> [Selected excerpt]:
:::

John Cassavetes, Samuel Fuller

A year of out-standing quality

Overall, the 1984 Berlinale was perceived as a strong one. The Competition got off to an auspicious start with Ettore Scola’s Le Bal. The programme was distinguished by the critically celebrated films No habra mas penas ni olivido | Funny Dirty Little War by Héctor Oliveira, Peter Lilienthal’s Das Autogramm | The Autograph, Samuel Fuller’s Les Voleurs de la Nuit | Thieves After Dark and the Kafka adaptation Klassenverhältnisse | Class Relations by Jean-Marie Straub and Daniélle Huillet.

American cinema once again appeared in all its heterogeneity. While Terms of Endearment by James L. Brooks was dismissed as slick Hollywood fare, John Cassavetes with Love Streams once again stood for the other, the uncompromising and incorruptible side of American filmmaking. The Golden Bear for Love Streams met with a mixed reception, but even if the film did not immediately assert the power of other Cassavetes films, it was still celebrated as “a radical, despairing, eccentric but at times actually comforting work” (Ulrich Greiner in "Die Zeit"), and somehow reflected the substance of an incomparable oeuvre. It was to be Cassavetes’ last film.

Dorian Gray im Spiegel der Boulevardpresse

Let the music play in the Forum, shake your booties in the Info-Schau

The focus in the Forum this year was on music films: films about music – such as several films about Argentinean tango and its relationship to the political history of Argentina – but also films that were composed musically, such as the Canadian Au Pays de Zom by Gilles Groulx or Sally Potter’s The Gold Diggers. Ulrike Ottinger’s Dorian Gray im Spiegel der Boulevardpresse | The Image of Dorian Gray in the Yellow Press and Ula Stöckl’s Der Schlaf der Vernunft were the West German films in the Forum that received the most attention. There was also a Homage devoted to the “Kleines Fernsehspiel” of the ZDF, one of the steadfast supporters and discoverers of young talent in German cinema.

:::

> [Recorded information]:
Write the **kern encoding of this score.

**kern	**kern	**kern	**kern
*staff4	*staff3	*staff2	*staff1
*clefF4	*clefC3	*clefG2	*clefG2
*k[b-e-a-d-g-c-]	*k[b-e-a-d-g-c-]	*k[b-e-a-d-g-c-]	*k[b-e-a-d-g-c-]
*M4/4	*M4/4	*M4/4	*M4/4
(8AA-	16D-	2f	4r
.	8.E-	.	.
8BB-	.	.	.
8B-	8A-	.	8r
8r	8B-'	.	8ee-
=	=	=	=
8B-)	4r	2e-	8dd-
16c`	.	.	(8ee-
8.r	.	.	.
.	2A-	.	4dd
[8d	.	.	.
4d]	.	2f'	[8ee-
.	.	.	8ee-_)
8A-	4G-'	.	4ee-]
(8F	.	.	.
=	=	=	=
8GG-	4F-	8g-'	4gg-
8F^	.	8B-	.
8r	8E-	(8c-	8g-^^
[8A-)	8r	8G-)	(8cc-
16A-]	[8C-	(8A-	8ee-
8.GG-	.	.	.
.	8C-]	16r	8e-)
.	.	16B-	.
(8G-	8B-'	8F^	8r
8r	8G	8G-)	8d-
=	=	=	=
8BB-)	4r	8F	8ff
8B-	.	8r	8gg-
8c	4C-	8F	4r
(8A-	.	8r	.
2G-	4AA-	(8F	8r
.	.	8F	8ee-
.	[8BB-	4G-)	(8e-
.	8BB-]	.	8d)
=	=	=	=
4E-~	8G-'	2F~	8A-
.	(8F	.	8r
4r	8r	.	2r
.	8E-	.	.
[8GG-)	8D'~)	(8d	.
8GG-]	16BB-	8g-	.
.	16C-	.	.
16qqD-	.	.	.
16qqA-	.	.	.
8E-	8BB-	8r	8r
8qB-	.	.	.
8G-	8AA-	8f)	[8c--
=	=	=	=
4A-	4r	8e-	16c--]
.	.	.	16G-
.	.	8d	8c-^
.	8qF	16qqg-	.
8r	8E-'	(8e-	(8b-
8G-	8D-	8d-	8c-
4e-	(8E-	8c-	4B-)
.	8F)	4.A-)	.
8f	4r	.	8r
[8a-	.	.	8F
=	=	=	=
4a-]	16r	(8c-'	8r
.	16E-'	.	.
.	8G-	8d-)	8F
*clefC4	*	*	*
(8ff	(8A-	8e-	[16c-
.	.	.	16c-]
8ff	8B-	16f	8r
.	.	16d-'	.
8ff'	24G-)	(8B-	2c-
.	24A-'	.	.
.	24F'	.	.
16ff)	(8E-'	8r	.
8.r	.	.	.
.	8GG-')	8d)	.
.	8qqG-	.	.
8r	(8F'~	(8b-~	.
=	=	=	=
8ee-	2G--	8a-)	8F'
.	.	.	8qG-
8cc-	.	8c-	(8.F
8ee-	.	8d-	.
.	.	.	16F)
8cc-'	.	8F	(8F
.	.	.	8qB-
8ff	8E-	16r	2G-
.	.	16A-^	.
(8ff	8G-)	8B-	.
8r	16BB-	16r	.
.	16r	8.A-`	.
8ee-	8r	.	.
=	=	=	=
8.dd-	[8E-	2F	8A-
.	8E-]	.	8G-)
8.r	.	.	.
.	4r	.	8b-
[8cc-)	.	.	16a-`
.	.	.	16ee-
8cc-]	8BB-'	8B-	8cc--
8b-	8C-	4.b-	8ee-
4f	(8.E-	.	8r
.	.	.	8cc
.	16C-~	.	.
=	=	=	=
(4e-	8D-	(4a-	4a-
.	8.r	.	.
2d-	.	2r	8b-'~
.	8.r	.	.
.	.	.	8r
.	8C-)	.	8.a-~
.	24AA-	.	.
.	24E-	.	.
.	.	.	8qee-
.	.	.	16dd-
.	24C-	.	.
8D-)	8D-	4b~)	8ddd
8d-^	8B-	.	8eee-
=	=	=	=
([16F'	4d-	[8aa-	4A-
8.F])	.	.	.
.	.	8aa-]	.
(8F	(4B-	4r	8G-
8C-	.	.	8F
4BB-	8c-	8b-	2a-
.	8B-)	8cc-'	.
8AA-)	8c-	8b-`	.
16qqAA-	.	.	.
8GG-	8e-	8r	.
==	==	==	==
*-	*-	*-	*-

:::

> [Work required]:
Write the next part of the text on the 1984 Berlinale, picking up after its last sentence. Leave the records aside; they have nothing to do with this.

> [Result of the task]:
The Info-Schau this year put on several separate programmes: Next to a small “New Austrian Films” showcase there was a “US-Non-Majors” series and a “Mediterranean Panorama” of twenty films. For the first time, films from Israel, Egypt, Spain, Yugoslavia and other countries bordering on the Mediterranean were grouped to constitute a geographical focus, an innovation that for the most part was positively received in the press. The programme of the Info-Schau, divided into several thematic subcategories, was already developing the profile of what would soon come to be called the Panorama.

Reaganomics in the Kinderfilmfest?

The 1984 festival mostly went off without the squabbling of the previous years. The opening film of the Kinderfilmfest, Kidco, did provoke some angry criticism. After actress Liv Ullmann, who was also president of the International Jury this year, opened the Kinderfilmfest, a film was screened that struck many observers as too forcefully propagating an “American way of life for children”. “Offensive” was the judgement of Christel and Hans Strobel in the KinderJugendfilmKorrespondenz. Given its “glorification of capitalist values”, even the amusement of the young audience members was not enough justification for Kidco. The Reagan era had reached the Kinderfilmfest.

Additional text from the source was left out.